PROBLEM TO WORK ON: Below are the records; copy exactly the stretch from the line containing "index mcp: (529, 440)" through the line containing "middle pip: (690, 450)", both ends included, and nothing else.

[Start of section]

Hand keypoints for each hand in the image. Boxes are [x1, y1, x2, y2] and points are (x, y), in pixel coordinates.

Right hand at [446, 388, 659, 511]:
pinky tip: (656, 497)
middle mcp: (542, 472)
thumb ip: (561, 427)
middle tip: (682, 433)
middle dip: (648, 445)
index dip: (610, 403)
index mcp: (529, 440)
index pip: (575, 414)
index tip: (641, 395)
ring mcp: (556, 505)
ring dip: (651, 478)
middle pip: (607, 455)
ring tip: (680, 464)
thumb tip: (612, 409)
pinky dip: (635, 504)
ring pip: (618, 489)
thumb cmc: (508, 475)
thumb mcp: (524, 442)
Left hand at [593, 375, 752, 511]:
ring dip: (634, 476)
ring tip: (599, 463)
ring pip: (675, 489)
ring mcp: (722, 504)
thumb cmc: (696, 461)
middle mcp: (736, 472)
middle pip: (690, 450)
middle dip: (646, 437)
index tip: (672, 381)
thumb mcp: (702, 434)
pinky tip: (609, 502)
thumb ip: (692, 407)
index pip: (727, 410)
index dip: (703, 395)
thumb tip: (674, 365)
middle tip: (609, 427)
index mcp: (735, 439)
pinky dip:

[End of section]

EXERCISE RESULT:
index mcp: (529, 440)
index pip: (575, 414)
index tip: (641, 395)
ring mcp: (556, 505)
ring dip: (651, 478)
middle pip: (607, 455)
ring tip: (680, 464)
thumb tip: (612, 409)
pinky dip: (635, 504)
ring pip: (618, 489)
thumb cmc: (508, 475)
thumb mcp: (524, 442)
Left hand at [593, 375, 752, 511]:
ring dip: (634, 476)
ring tip: (599, 463)
ring pip: (675, 489)
ring mcp: (722, 504)
thumb cmc: (696, 461)
middle mcp: (736, 472)
middle pip: (690, 450)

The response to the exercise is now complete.